目的のきまった安楽な生活がいかにも生き生きと外面にあらわれている。広場には果物売りの女たちが陣取り・・・」と
一種、羨望すら含むような描写をした市場のあるエルベ広場で、5時半から30分のフリータイムが取られました。



エルベ広場のネプチューン噴水


人口10万人の都市である現在のボルツァーノにゲーテの時代を求めるのは無理ですし、
3方を山に囲まれた盆地のボルツァーノは蒸し暑く、冬から夏まで体感した一日の終わりは疲れが先に立つようでしたが、
16Cから第一次世界大戦が終わるまでハプスブルク帝国の支配下にあった時代の面影を残すポルティチ通りなどを散策して、
ドロミテ観光の締めくくりとしました。



エルベ広場に再集合し、ドゥーモや19C終わりに造られた詩人ヴァルター (1170頃−1230頃)像が立つヴァルター広場から
バスに乗り、街の中心から離れた産業地区にあるホテル「FOUR POINTS BY SHERATON」に6時半に到着しました。

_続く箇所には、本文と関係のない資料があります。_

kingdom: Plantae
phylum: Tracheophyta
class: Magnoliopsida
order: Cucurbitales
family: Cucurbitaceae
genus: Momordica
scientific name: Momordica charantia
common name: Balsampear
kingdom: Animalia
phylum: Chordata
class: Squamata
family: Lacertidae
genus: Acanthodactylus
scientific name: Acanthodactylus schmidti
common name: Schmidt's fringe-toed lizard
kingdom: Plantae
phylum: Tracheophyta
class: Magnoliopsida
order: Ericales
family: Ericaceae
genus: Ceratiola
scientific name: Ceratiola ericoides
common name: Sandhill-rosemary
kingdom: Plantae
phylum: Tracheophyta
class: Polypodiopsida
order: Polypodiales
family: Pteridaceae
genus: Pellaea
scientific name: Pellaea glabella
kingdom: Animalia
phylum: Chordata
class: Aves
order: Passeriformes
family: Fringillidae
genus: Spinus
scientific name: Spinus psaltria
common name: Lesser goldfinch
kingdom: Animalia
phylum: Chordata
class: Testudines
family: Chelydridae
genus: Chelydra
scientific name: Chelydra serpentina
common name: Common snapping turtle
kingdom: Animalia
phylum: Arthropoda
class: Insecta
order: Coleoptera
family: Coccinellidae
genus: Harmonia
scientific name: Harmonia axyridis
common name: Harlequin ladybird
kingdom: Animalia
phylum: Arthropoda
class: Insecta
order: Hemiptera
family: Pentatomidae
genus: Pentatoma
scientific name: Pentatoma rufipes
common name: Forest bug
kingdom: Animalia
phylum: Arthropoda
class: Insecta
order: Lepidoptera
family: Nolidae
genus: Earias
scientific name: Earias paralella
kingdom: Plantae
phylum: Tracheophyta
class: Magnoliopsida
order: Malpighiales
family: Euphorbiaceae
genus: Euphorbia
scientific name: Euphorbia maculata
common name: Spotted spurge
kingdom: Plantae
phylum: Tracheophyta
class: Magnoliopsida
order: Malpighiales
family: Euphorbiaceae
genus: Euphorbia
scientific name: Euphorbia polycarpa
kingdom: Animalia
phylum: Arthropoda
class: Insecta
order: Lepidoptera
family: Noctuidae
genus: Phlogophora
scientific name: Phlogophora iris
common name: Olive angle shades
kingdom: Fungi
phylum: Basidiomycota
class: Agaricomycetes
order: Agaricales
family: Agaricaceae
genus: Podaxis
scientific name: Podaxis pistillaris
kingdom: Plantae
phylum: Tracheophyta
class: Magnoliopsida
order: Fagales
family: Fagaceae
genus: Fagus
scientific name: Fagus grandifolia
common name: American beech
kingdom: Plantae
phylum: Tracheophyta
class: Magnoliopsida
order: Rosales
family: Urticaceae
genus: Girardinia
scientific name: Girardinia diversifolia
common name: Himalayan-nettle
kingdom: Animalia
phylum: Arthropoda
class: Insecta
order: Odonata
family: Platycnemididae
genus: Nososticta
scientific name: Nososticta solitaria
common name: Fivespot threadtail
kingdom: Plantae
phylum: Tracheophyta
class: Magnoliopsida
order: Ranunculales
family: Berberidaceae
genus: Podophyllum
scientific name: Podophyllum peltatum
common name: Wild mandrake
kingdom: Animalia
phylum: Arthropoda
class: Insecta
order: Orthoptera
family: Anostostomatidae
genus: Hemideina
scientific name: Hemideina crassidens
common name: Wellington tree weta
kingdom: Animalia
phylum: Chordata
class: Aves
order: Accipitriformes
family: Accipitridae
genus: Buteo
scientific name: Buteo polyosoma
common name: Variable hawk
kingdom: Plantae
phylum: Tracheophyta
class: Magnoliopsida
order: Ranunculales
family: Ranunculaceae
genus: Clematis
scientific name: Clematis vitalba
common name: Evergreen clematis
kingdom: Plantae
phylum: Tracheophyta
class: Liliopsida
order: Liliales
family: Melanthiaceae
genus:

ホテル正面の写真は夕食後の8時50分過ぎに撮ったものですが、まだ青空が残っている所にご注目ください!

  

南チロル風ほうれん草団子(イタリア語ではもっとしゃれた名前がありそうです)、蒸し焼き魚、アップル・シュトゥーデルが
夕食のメニューでした。
この日は長テーブルでしたので、ワインは横並びになった昨夜と同じYa夫妻とシェアし、
会話は向かい合った(アルコール派ではない)S夫妻、Yo夫妻とご一緒するというフリースタイルな?夕食風景となりました。